What you need to do:
- a) According to the changelog, which Slurm version gained support in release 7.3?
- b) Present the lines of the records as a numbered list, starting at the line that contains "cyan triangle: rotated 18 degrees clockwise" and ending at the last line of the records, with the pictures left out.

Document passage:
-------------------------

This means a change to the number of users, the guest password, or the hieradata variable no longer trigger a rebuild of mgmt1
but only a reupload of YAML files (PR #89)
- [docs] Various fixes (Issues #87, #92, #93)
### Removed
- Hieradata has been removed from puppetmaster.yaml template.
## [7.3] 2020-06-04
This release introduces three main features:
- Add support for Slurm 20
- Add support for CentOS 8. Tested functional on GCP and OpenStack. AWS and Azure do not provide
an official CentOS 8 image with cloud-init support at the moment of this release.
- Add support for Compute Canada Arbutus Cloud NVIDIA VGPUs (flavor `vgpu-...`).
### Changed
- Improved main documentation.
- [AWS] Most resources if not all now have the name of the cluster as a prefix in their name
- [OpenStack] Simplified volume attachment count computation
- [puppet] Slurm plugin spank-cc-tmpfs_mounts is now installed from copr yumrepo
- [puppet] Fixed order of slurm packages install
- [puppet] Exec resource in charge of creating the slurm cluster in slurmdbd now returns 0 if the cluster already exists
- [puppet] `consul-template` class initialization is now entirely in hieradata file `common.yaml`.

-------------------------

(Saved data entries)

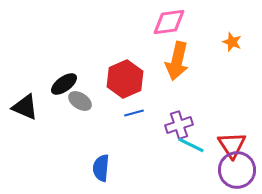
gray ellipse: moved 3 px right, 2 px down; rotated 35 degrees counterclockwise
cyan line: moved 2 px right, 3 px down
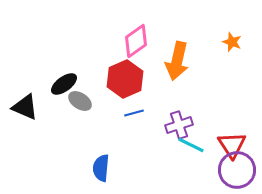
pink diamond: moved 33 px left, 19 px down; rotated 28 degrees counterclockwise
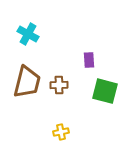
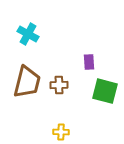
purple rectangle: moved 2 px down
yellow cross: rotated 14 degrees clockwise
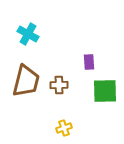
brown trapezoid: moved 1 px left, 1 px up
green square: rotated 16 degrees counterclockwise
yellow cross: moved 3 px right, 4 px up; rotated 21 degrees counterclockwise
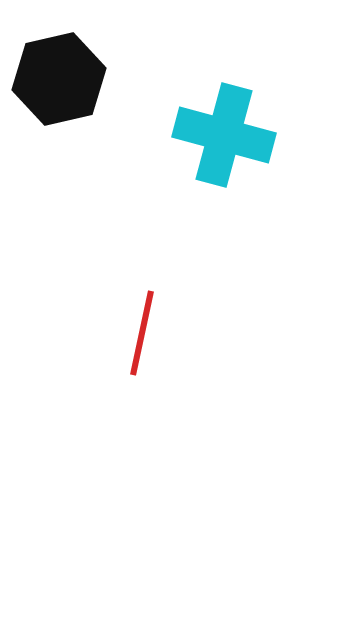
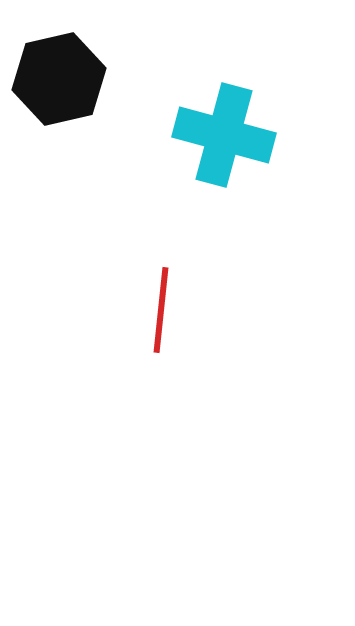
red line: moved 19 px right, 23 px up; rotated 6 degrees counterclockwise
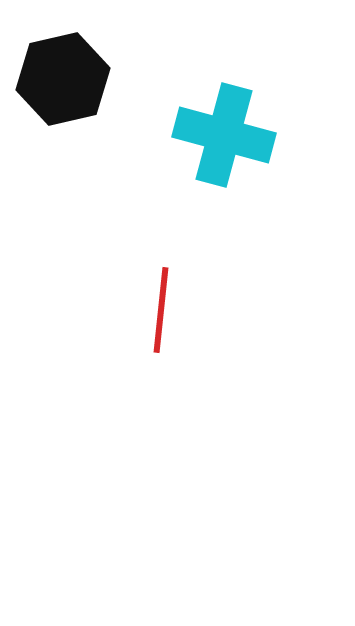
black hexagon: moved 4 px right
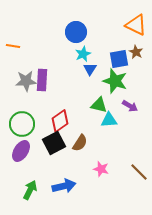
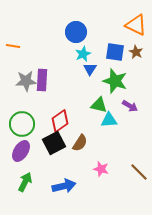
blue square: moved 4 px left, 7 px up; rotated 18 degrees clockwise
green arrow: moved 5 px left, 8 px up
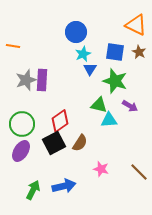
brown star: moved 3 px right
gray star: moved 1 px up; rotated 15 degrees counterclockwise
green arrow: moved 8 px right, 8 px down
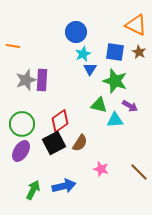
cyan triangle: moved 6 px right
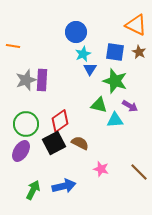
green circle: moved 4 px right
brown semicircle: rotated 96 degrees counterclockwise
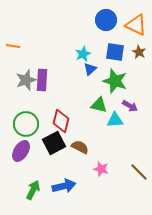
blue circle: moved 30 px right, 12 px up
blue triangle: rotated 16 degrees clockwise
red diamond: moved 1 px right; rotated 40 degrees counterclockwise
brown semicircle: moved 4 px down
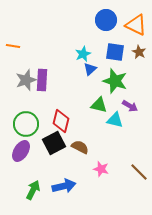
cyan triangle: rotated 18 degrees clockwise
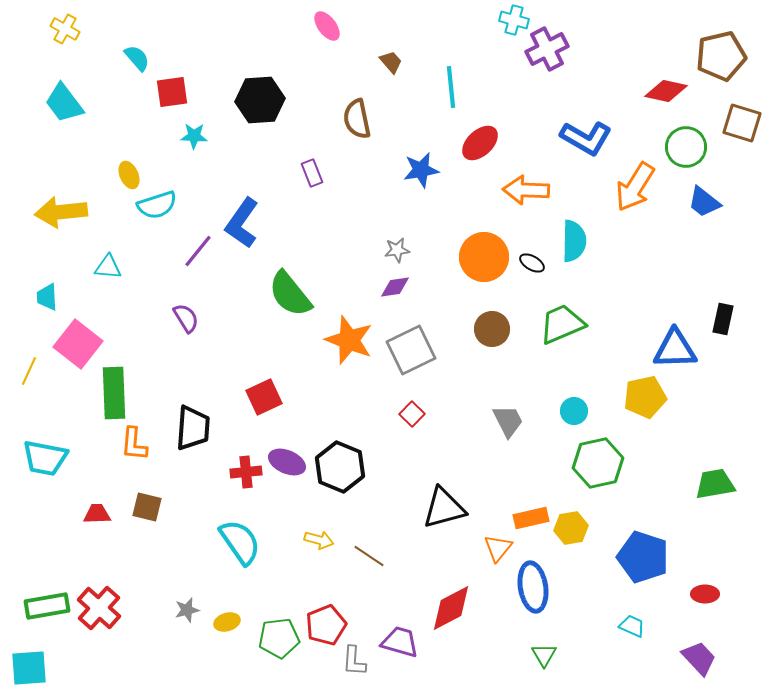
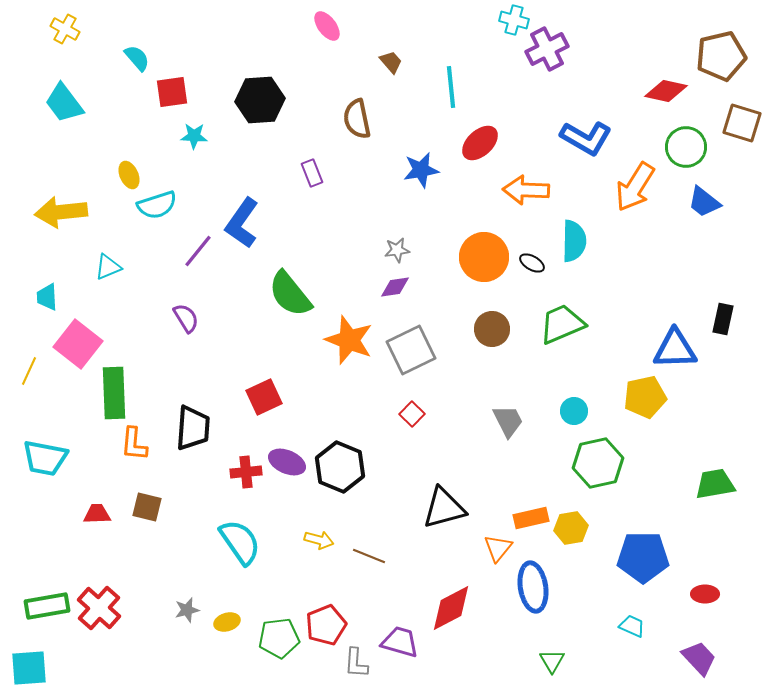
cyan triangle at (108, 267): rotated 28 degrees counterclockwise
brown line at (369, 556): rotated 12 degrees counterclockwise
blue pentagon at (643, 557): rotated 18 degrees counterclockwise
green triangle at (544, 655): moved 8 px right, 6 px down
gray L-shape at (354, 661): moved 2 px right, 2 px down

-------------------------

Results for each task:
- a) Slurm 20.

- b)
1. cyan triangle: rotated 18 degrees clockwise
2. cyan triangle at (108, 267): rotated 28 degrees counterclockwise
3. brown line at (369, 556): rotated 12 degrees counterclockwise
4. blue pentagon at (643, 557): rotated 18 degrees counterclockwise
5. green triangle at (544, 655): moved 8 px right, 6 px down
6. gray L-shape at (354, 661): moved 2 px right, 2 px down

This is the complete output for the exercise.